GOAL OF THE EXERCISE ->
Lay out every line of all the records below as a numbered list, leaving out any blank lines. Do not include the pictures in your answer.

Records from a data source:
══════════════════════════════

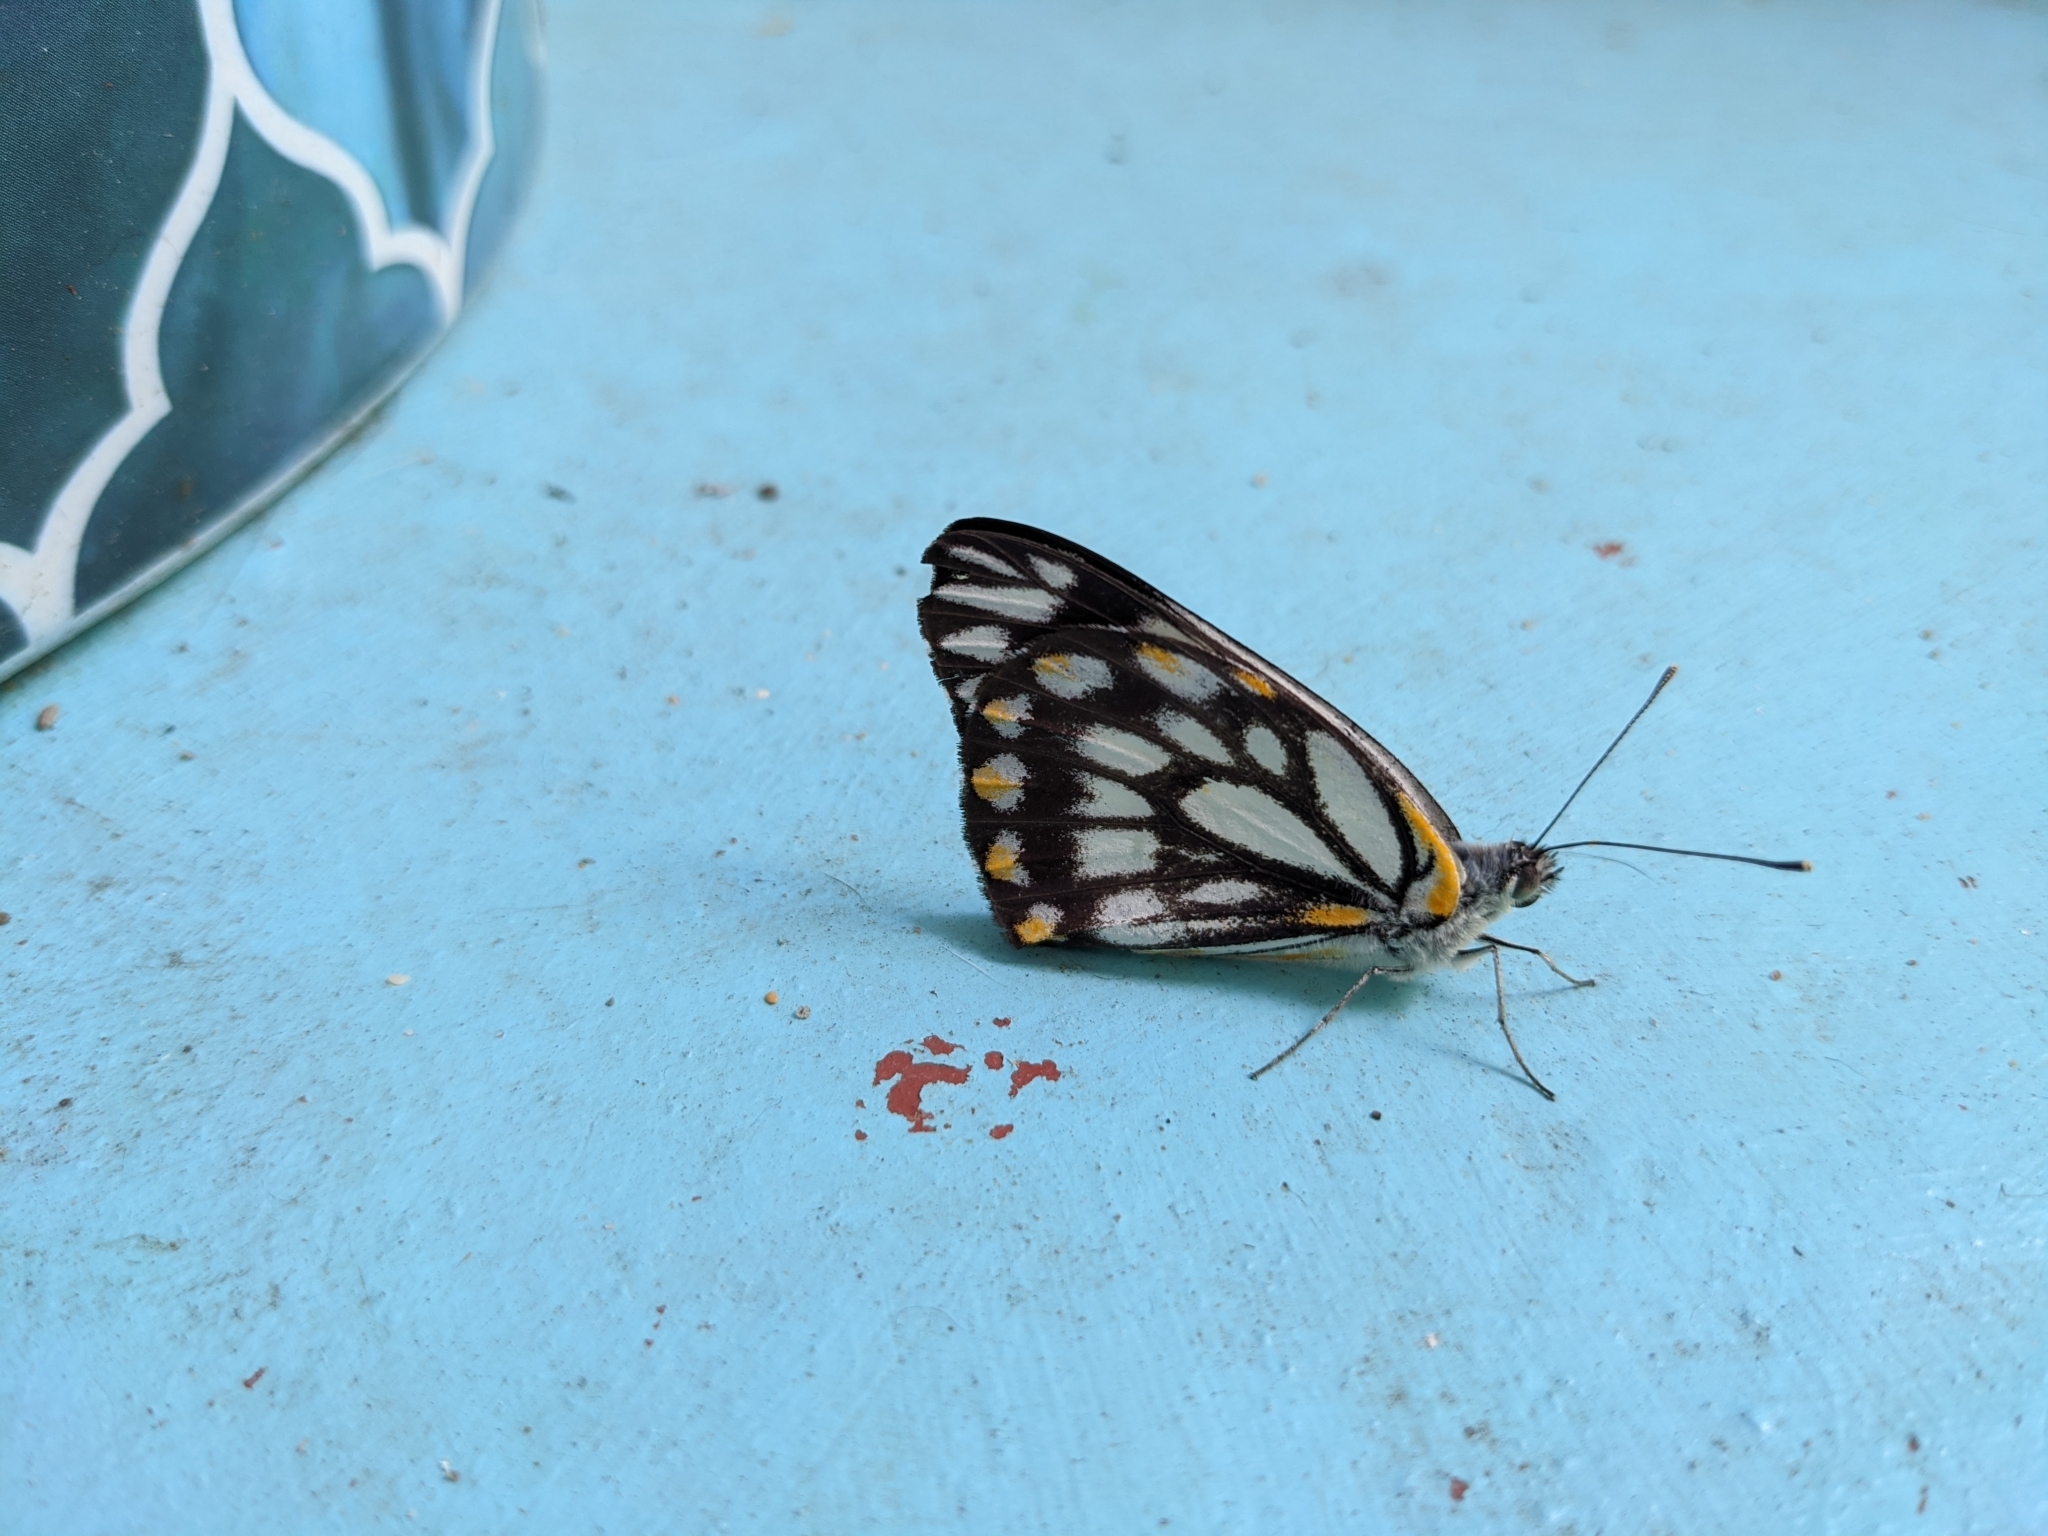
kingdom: Animalia
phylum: Arthropoda
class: Insecta
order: Lepidoptera
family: Pieridae
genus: Belenois
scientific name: Belenois java
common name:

══════════════════════════════

RESPONSE BELOW ->
1. kingdom: Animalia
2. phylum: Arthropoda
3. class: Insecta
4. order: Lepidoptera
5. family: Pieridae
6. genus: Belenois
7. scientific name: Belenois java
8. common name:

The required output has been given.